Medicine Cards: The Discovery of Power Through the Ways of Animals
Jamie Sams and David Carson
St. Martin’s Press, 1999
240 pages plus cards
Note: This review primarily covers the book itself, since the book is necessary for deciphering the meaning of the cards as the authors created them.
Now I know why people warned me about this book.
This is one of the worst cases of cultural appropriation I’ve seen yet. From the overuse of “Medicine” and “Great Spirit” to the assertion that this is genuine Native American spirituality, the whole book is one big hyperromanticization of the “Noble Savage”. This is the idea that all Native Americans were and are still completely entwined with nature in everything they do, and everything is mystical and amazing and there’s of course NO problem whatsoever and everything is hunky-dorey (just ignore the problems on the reservations and in the U.S. legislature, folks!)
One of my biggest problems is that the authors keep referring to “Native American” this and that. However, they’re not specific about what tribe they’re talking about. On page 221, where the bios are, the authors have between them (or so they say) Cheyenne, Crow, Sioux, Seneca, Mayan, Aztec and Choctaw learning and/or influence. Well, that’s a pretty wide variety of individual cultures there, not to mention the subdivisions within each of those tribes! I don’t believe I saw one single instance in the entire book where they referred to a specific tribe. There is no such thing as “Native American” anything–each tribe is a separate culture, not one big homogenized mass.
Of course, not only is the book lacking in-text citations, there’s not even a bibliography. How are we supposed to know where they’re getting their information? Just saying that “I learned it from so-and-so” isn’t good enough.
Additionally, there’s no indication that any of the tribes whose beliefs the authors are supposedly writing about are actually benefitting from the book and deck. Plastic shamanism as its best.
Feel free to read on for some specific examples….
“Every person has nine power or totem animals” (18)
Of course, they don’t say where they got this piece of rather generalized information.
Page 23 has a bunch of questionable mythology about how Native women are all incredibly intuitive and only men have egos.

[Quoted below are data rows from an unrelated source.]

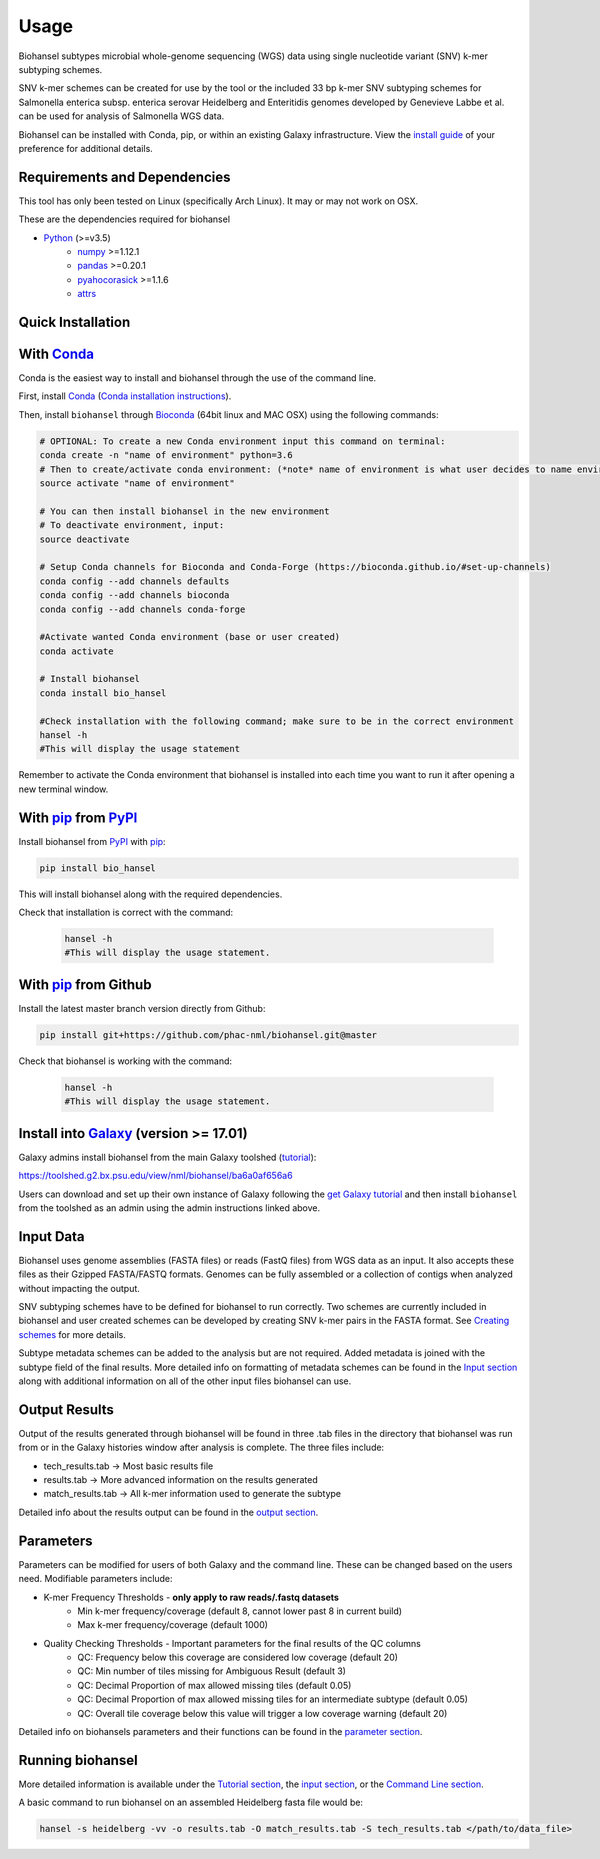 Usage
=====

Biohansel subtypes microbial whole-genome sequencing (WGS) data using single nucleotide variant (SNV) k-mer subtyping schemes.

SNV k-mer schemes can be created for use by the tool or the included 33 bp k-mer SNV subtyping schemes for Salmonella enterica subsp. enterica serovar Heidelberg and Enteritidis genomes developed by Genevieve Labbe et al. can be used for analysis of Salmonella WGS data. 

Biohansel can be installed with Conda, pip, or within an existing Galaxy infrastructure. View the `install guide <../installation-docs/home.html>`_ of your preference for additional details.

Requirements and Dependencies
-----------------------------

This tool has only been tested on Linux (specifically Arch Linux). It may or may not work on OSX.

These are the dependencies required for biohansel

- Python_ (>=v3.5)
    - numpy_ >=1.12.1
    - pandas_ >=0.20.1
    - pyahocorasick_ >=1.1.6
    - attrs_

Quick Installation
------------------

With Conda_
-----------

Conda is the easiest way to install and biohansel through the use of the command line.

First, install Conda_ (`Conda installation instructions <https://bioconda.github.io/#install-conda>`_).

Then, install ``biohansel`` through Bioconda_ (64bit linux and MAC OSX) using the following commands:

.. code-block:: bash

    # OPTIONAL: To create a new Conda environment input this command on terminal:
    conda create -n "name of environment" python=3.6
    # Then to create/activate conda environment: (*note* name of environment is what user decides to name environment)
    source activate "name of environment"
    
    # You can then install biohansel in the new environment
    # To deactivate environment, input:
    source deactivate
    
    # Setup Conda channels for Bioconda and Conda-Forge (https://bioconda.github.io/#set-up-channels)
    conda config --add channels defaults
    conda config --add channels bioconda
    conda config --add channels conda-forge

    #Activate wanted Conda environment (base or user created)
    conda activate

    # Install biohansel
    conda install bio_hansel

    #Check installation with the following command; make sure to be in the correct environment
    hansel -h
    #This will display the usage statement

Remember to activate the Conda environment that biohansel is installed into each time you want to run it after opening a new terminal window.

With pip_ from PyPI_
---------------------

Install biohansel from PyPI_ with pip_:

.. code-block:: bash

    pip install bio_hansel

This will install biohansel along with the required dependencies.

Check that installation is correct with the command:


 .. code-block:: bash

    hansel -h
    #This will display the usage statement.


With pip_ from Github
---------------------

Install the latest master branch version directly from Github:

.. code-block:: bash

    pip install git+https://github.com/phac-nml/biohansel.git@master

Check that biohansel is working with the command:

 .. code-block:: bash

    hansel -h
    #This will display the usage statement.

Install into Galaxy_ (version >= 17.01)
---------------------------------------

Galaxy admins install biohansel from the main Galaxy toolshed (`tutorial <https://galaxyproject.org/admin/tools/add-tool-from-toolshed-tutorial/>`_):

https://toolshed.g2.bx.psu.edu/view/nml/biohansel/ba6a0af656a6

Users can download and set up their own instance of Galaxy following the `get Galaxy tutorial <https://galaxyproject.org/admin/get-galaxy/>`_ and then install ``biohansel`` from the toolshed as an admin using the admin instructions linked above.

Input Data
----------

Biohansel uses genome assemblies (FASTA files) or reads (FastQ files) from WGS data as an input. It also accepts these files as their Gzipped FASTA/FASTQ formats. Genomes can be fully assembled or a collection of contigs when analyzed without impacting the output.

SNV subtyping schemes have to be defined for biohansel to run correctly. Two schemes are currently included in biohansel and user created schemes can be developed by creating SNV k-mer pairs in the FASTA format. See `Creating schemes <subtyping_schemes.html>`_ for more details.

Subtype metadata schemes can be added to the analysis but are not required. Added metadata is joined with the subtype field of the final results. More detailed info on formatting of metadata schemes can be found in the `Input section <input.html>`_ along with additional information on all of the other input files biohansel can use. 

Output Results
--------------

Output of the results generated through biohansel will be found in three .tab files in the directory that biohansel was run from or in the Galaxy histories window after analysis is complete. The three files include:

- tech_results.tab -> Most basic results file
- results.tab -> More advanced information on the results generated
- match_results.tab -> All k-mer information used to generate the subtype

Detailed info about the results output can be found in the `output section <output.html>`_.

Parameters
----------

Parameters can be modified for users of both Galaxy and the command line. These can be changed based on the users need. Modifiable parameters include:

- K-mer Frequency Thresholds - **only apply to raw reads/.fastq datasets**
    - Min k-mer frequency/coverage (default 8, cannot lower past 8 in current build)
    - Max k-mer frequency/coverage (default 1000)

- Quality Checking Thresholds - Important parameters for the final results of the QC columns
    - QC: Frequency below this coverage are considered low coverage (default 20)
    - QC: Min number of tiles missing for Ambiguous Result (default 3)
    - QC: Decimal Proportion of max allowed missing tiles (default 0.05)
    - QC: Decimal Proportion of max allowed missing tiles for an intermediate subtype (default 0.05)
    - QC: Overall tile coverage below this value will trigger a low coverage warning (default 20)

Detailed info on biohansels parameters and their functions can be found in the `parameter section <parameters.html>`_.

Running biohansel
-----------------

More detailed information is available under the `Tutorial section <tutorial.html>`_, the `input section <input.html>`_, or the `Command Line section <command-line.html>`_.

A basic command to run biohansel on an assembled Heidelberg fasta file  would be:

.. code-block:: bash

    hansel -s heidelberg -vv -o results.tab -O match_results.tab -S tech_results.tab </path/to/data_file>

.. _PyPI: https://pypi.org/project/bio-hansel/
.. _Conda: https://conda.io/docs/
.. _Bioconda: https://bioconda.github.io/
.. _pip: https://pip.pypa.io/en/stable/quickstart/
.. _numpy: http://www.numpy.org/
.. _pandas: http://pandas.pydata.org/
.. _pyahocorasick: http://pyahocorasick.readthedocs.io/en/latest/
.. _attrs: http://www.attrs.org/en/stable/
.. _Python: https://www.python.org/
.. _Galaxy: https://galaxyproject.org/

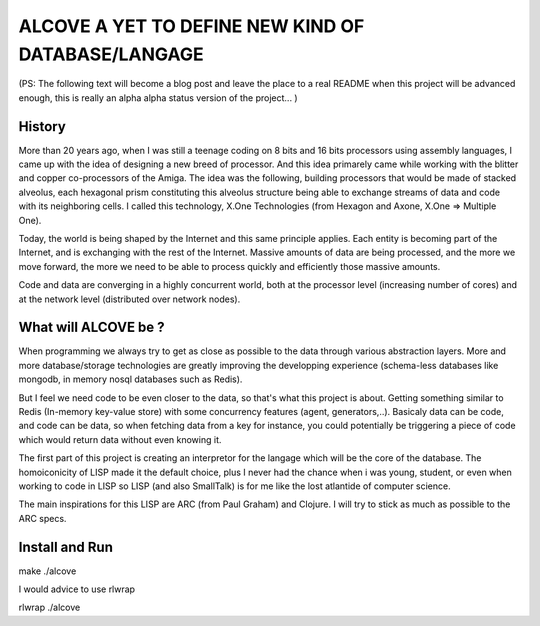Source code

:
===================================================
ALCOVE A YET TO DEFINE NEW KIND OF DATABASE/LANGAGE
===================================================

(PS: The following text will become a blog post and leave the place to a real README when this project will be advanced enough, this is really an alpha alpha status version of the project... )

History
=======


More than 20 years ago, when I was still a teenage coding on 8 bits and 16 bits processors using assembly languages, I came up with the idea of designing a new breed of processor. And this idea primarely came while working with the blitter and copper co-processors of the Amiga. The idea was the following, building processors that would be made of stacked alveolus, each hexagonal prism constituting this alveolus structure being able to exchange streams of data and code with its neighboring cells. I called this technology, X.One Technologies (from Hexagon and Axone, X.One => Multiple One).

Today, the world is being shaped by the Internet and this same principle applies. Each entity is becoming part of the Internet, and is exchanging with the rest of the Internet. Massive amounts of data are being processed, and the more we move forward, the more we need to be able to process quickly and efficiently those massive amounts.

Code and data are converging in a highly concurrent world, both at the processor level (increasing number of cores) and at the network level (distributed over network nodes).

What will ALCOVE be ?
=====================

When programming we always try to get as close as possible to the data through various abstraction layers. More and more database/storage technologies are greatly improving the developping experience (schema-less databases like mongodb, in memory nosql databases such as Redis).

But I feel we need code to be even closer to the data, so that's what this project is about. Getting something similar to Redis (In-memory key-value store) with some concurrency features (agent, generators,..). Basicaly data can be code, and code can be data, so when fetching data from a key for instance, you could potentially be triggering a piece of code which would return data without even knowing it.

The first part of this project is creating an interpretor for the langage which will be the core of the database. The homoiconicity of LISP made it the default choice, plus I never had the chance when i was young, student, or even when working to code in LISP so LISP (and also SmallTalk) is for me like the lost atlantide of computer science.

The main inspirations for this LISP are ARC (from Paul Graham) and Clojure. I will try to stick as much as possible to the ARC specs.



Install and Run
===============

make
./alcove

I would advice to use rlwrap

rlwrap ./alcove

p. 27 has a *Druidic* card layout (or so they say). What is this doing in a book that’s supposedly on “Native American totemism”?

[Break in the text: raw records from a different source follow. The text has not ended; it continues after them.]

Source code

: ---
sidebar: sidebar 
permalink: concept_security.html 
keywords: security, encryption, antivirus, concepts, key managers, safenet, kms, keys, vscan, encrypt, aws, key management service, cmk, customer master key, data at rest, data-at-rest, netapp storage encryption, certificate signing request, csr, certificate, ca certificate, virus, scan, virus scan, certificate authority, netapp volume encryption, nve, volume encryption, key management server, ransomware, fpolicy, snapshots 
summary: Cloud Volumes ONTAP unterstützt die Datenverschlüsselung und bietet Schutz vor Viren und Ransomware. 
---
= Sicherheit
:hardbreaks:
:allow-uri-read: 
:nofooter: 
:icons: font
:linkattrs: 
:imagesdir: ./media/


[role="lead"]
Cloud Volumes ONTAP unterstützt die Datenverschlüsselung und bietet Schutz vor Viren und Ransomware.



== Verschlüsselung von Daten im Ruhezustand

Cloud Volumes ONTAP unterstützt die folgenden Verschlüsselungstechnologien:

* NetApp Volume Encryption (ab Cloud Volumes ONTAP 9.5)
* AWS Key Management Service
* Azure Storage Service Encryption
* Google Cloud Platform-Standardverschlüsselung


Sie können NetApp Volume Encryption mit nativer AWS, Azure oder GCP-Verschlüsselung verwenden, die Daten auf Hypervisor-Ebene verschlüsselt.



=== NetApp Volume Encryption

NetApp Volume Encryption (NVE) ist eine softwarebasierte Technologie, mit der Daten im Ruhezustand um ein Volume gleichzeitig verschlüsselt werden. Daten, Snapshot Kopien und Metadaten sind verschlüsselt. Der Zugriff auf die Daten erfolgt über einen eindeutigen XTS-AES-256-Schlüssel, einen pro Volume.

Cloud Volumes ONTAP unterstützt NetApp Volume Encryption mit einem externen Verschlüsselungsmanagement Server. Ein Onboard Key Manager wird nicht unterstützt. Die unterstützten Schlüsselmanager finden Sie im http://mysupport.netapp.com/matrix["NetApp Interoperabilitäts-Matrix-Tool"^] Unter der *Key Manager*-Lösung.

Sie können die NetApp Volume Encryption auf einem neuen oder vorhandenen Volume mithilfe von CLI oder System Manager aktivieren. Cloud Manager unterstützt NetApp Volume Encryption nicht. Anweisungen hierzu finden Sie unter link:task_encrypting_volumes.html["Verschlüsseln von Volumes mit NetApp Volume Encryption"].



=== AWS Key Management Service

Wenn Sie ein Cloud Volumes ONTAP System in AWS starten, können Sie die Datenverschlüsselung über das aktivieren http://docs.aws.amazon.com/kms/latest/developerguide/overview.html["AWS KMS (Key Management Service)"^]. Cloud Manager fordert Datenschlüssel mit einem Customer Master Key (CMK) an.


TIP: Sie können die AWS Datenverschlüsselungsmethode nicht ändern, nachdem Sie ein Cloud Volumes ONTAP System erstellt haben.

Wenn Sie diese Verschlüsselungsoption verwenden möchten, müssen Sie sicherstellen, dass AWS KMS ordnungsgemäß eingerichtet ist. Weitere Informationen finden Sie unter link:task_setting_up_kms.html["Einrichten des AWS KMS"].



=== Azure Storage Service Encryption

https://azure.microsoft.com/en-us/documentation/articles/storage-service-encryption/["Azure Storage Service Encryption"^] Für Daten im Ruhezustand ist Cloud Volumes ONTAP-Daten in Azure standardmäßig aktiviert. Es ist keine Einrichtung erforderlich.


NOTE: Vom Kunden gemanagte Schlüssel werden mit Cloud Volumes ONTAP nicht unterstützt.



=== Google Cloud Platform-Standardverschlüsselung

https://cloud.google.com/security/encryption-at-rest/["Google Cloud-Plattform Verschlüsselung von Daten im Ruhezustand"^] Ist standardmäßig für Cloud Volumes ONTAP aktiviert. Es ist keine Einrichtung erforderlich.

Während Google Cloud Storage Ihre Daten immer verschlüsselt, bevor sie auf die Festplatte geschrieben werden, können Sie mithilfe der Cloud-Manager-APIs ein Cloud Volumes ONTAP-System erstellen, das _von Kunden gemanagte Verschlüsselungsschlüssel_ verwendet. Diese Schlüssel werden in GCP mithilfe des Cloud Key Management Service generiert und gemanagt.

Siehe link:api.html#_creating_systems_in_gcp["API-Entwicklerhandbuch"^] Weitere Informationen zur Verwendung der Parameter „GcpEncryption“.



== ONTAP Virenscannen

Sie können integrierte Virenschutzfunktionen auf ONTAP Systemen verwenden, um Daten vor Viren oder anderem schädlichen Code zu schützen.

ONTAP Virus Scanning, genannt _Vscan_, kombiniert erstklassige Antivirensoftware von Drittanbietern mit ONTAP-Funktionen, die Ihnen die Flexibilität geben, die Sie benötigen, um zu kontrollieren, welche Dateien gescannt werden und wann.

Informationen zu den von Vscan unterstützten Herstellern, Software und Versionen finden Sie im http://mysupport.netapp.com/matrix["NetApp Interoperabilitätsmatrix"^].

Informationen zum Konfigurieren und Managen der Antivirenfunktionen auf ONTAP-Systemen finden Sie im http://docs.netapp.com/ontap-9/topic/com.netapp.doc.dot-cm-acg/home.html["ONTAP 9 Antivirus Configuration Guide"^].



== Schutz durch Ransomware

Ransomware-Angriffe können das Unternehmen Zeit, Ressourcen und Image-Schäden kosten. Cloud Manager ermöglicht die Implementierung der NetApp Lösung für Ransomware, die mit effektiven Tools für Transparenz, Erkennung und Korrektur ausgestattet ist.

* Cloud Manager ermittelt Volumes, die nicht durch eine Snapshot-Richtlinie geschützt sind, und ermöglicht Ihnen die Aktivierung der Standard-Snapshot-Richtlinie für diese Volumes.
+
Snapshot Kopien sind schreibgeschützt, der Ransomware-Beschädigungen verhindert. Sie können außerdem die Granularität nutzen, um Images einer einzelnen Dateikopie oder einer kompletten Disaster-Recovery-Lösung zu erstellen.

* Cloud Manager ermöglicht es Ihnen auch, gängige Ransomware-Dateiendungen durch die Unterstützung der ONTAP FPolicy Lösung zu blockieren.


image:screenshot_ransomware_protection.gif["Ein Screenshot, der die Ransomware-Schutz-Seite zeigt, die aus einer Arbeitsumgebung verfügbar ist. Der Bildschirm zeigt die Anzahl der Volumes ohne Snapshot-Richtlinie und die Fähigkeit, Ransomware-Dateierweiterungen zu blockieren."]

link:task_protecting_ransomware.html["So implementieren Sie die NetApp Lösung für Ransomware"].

“Thoth, the Atlantian who later returned as Hermes” (61)
I think that speaks for itself.
“Long ago, in tribal law…” (69)
Which tribe?
“This operation [of always paying for magical servies] is known as the law of the Lynx people, and is practiced by Native American. Gypsy, Sufi, and Egyptian cultures, among others. (109-110)
I’d say where they’re getting their information, but it wouldn’t be polite.
“All of our petroglyphs speak of the Motherland, Mu, and the disaster that brought the red race to North America…” (201)
Again, going to let this speak for itself.
I think you get the picture.
I do have to say that within the individual entries on different animals there are some motes of really good information. However, they’re buried in so much questionable material that I had to stop myself from throwing this book across the room a number of times. If you can swallow pseudo-Native garbage, go for it. Otherwise, avoid.
One plastic-coated pawprint out of five.